Laser technology used to map polar bear den habitat

Airborne light detecting and ranging is being used in Arctic Alaska to identify polar bear denning sites. (The Canadian Press)
Airborne light detecting and ranging is being used in Arctic Alaska to identify polar bear denning sites. (The Canadian Press)
What is the best way to find sites that could be used for polar bear dens, the cozy snow caves where sows give birth and nurture their newborn cubs?

On Alaska’s pancake-flat North Slope, it may be deployment of laser-guided topography mapping, a new study says.

Airborne light detecting and ranging — commonly known as LiDAR — proved extremely accurate at finding suitable denning sites on the North Slope, according to the study, which was led by the U.S. Geological Survey’s Alaska Science Center.

LiDAR employs laser imaging to collect detailed information about the river banks, coastal bluffs and other small bumps and depressions that collect snow blown over the otherwise-flat landscape. Polar bears need substantial snow depths to create dens, and snow cover on flat tundra is too sparse unless it accumulates into sizeable drifts.

The scientists, who presented their findings in a poster at the American Geophysical Union fall meeting in San Francisco last week, evaluated data collected through LiDAR surveillance over 540 square miles of the central North Slope. They compared LiDAR data — acquired in 2006 from laser streams shot from aircraft — to data from radar and airborne photography methods. Then they matched the surveys to maps of known polar bear dens. The LiDAR data proved superior, nearly perfect at pinpointing suitable sites that polar bears select in midwinter for denning, according to the scientists’ review.

Importance of identifying denning habitat

The LiDAR survey area runs from the giant Prudhoe Bay oil field in the west to the developing Point Thomson oil and gas field in the east. With oil development spreading along the coastline and more industry interactions with polar bears looming, it is important to identify denning habitat early on, the study says.

A key advantage to LiDAR technology is the fine-grain images it produces, with details down to a square meter or two, said George Durner, a USGS research zoologist who participated in the study. That compares to interferometric synthetic aperture radar technology, known as ifSAR, which gets details down to about the 5-square-meter level, said Durner, who did a previous study using ifSAR to identify polar bear dens in the National Petroleum Reserve-Alaska. That study was published in the June issue of the journal Arctic.

As a tool to protect polar bears, currently listed as a threatened species, LiDAR is “wonderful,” Durner said. “I really like it. The more LiDAR data we have, the better we can protect polar bear denning habitat.”

Industry use

Oil companies and scientists working on the North Slope regularly use thermal imaging technology to find places where mother bears and their cubs are nestled in dens, letting industrial users know which sites to avoid during that denning season. But future LiDAR surveys could identify potential denning sites long before the bears settle on them.

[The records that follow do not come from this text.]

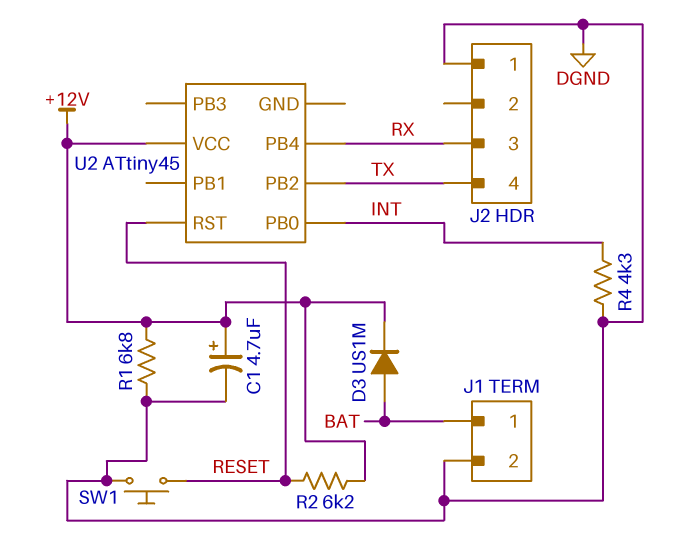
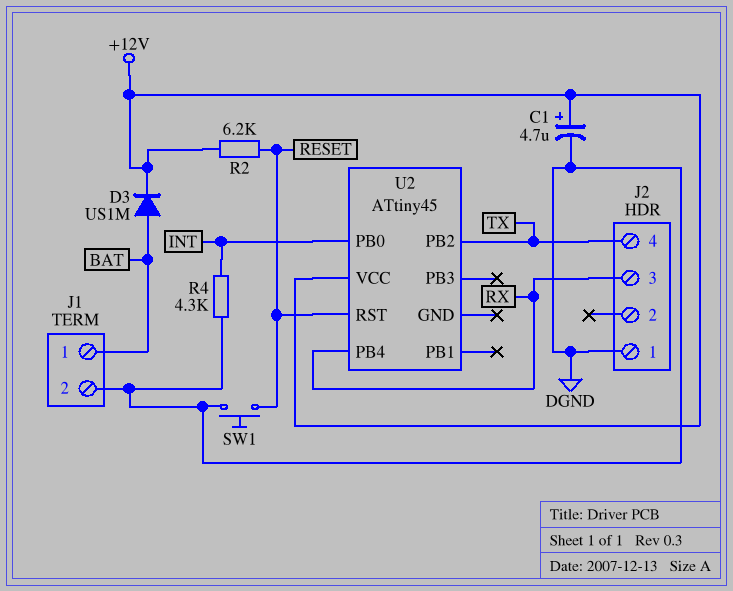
R1: 6.8k (+12V, DGND) -> none

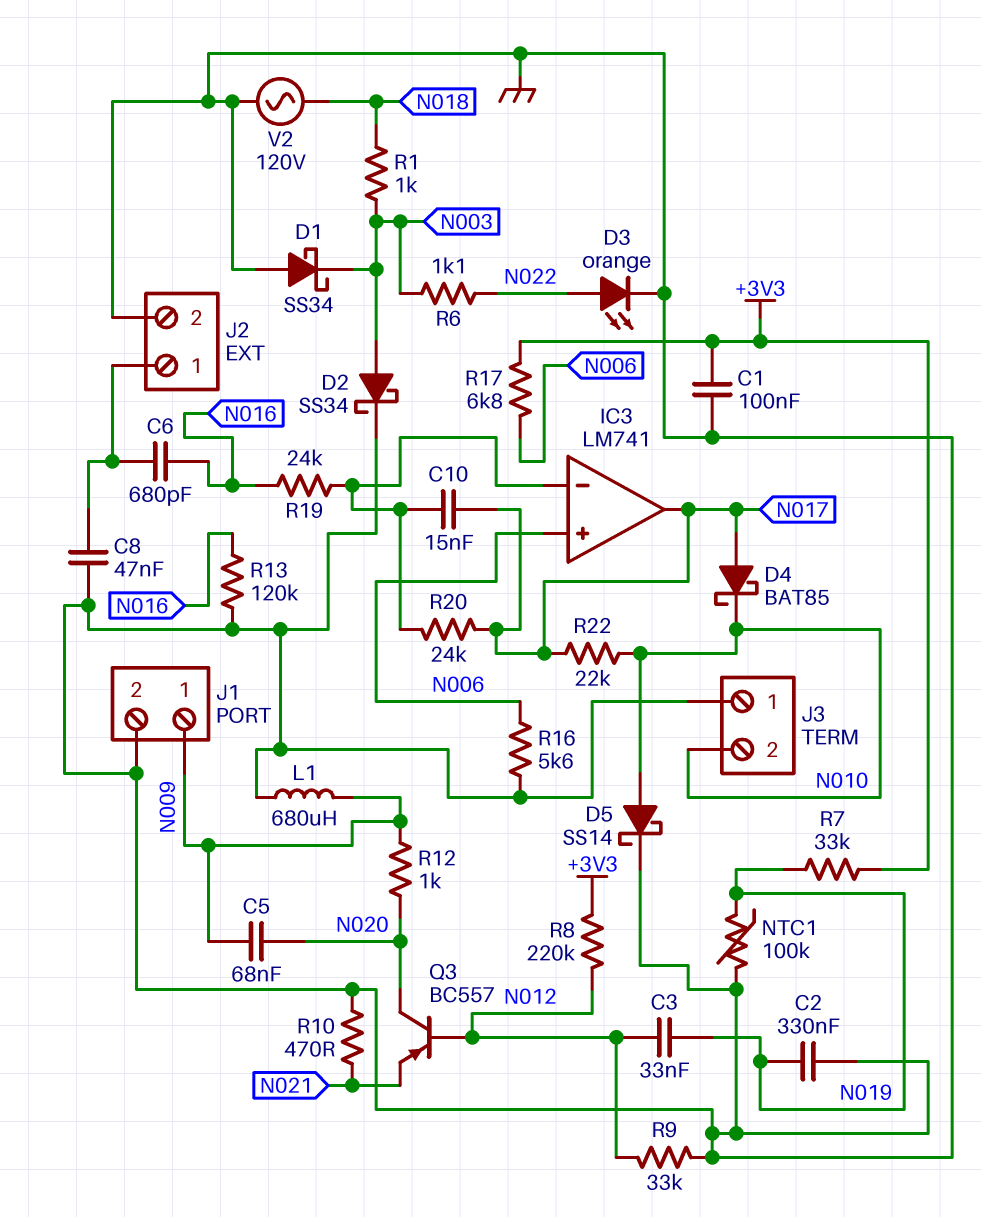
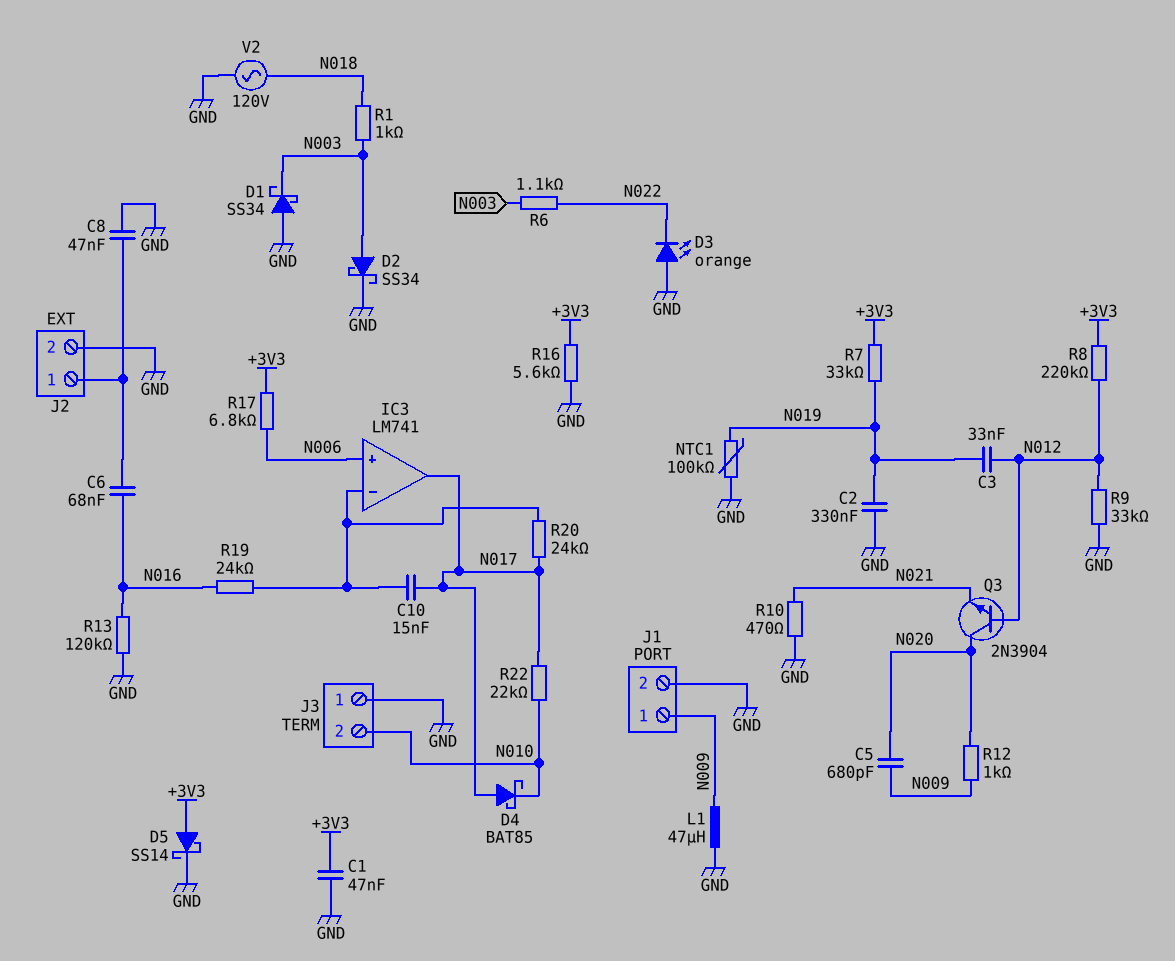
C1: 100nF (+3V3, GND) -> 47nF (+3V3, GND)
C5: 68nF (N009, N020) -> 680pF (N009, N020)
C6: 680pF (J2/1, N016) -> 68nF (J2/1, N016)
D3: LED orange (A N022, K GND) -> LED orange (A GND, K N022)
D5: schottky SS14 (A N010, K GND) -> schottky SS14 (A +3V3, K GND)
L1: 680uH (GND, N009) -> 47uH (GND, N009)
Q3: PNP BC557 (B N012, C N020, E N021) -> NPN 2N3904 (B N012, C N020, E N021)
R16: 5.6k (GND, N006) -> 5.6k (+3V3, GND)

Den sites of the past may not be the same as those in the future, thanks to the Arctic’s warming climate. Permafrost thaws are creating new depressions on the tundra surface, and advancing erosion is moving river banks and coastlines.

Climate change has already brought more denning bears on land, away from the sea ice, past studies have found. Western Beaufort Sea polar bears once preferred denning on thick, multiyear sea ice, which provided a stable platform and lots of textured features to collect deep snow. But multiyear ice is dwindling and expected to diminish further. Now Beaufort Sea polar bears are opting for land den sites, according to USGS research. From 1985 to 1994, 62 percent of the Western Beaufort Sea dens were on pack ice, but that dropped to 37 percent for the period from 1998 to 2004, according to a study by USGS biologists that was published in 2007 in the journal Polar Biology.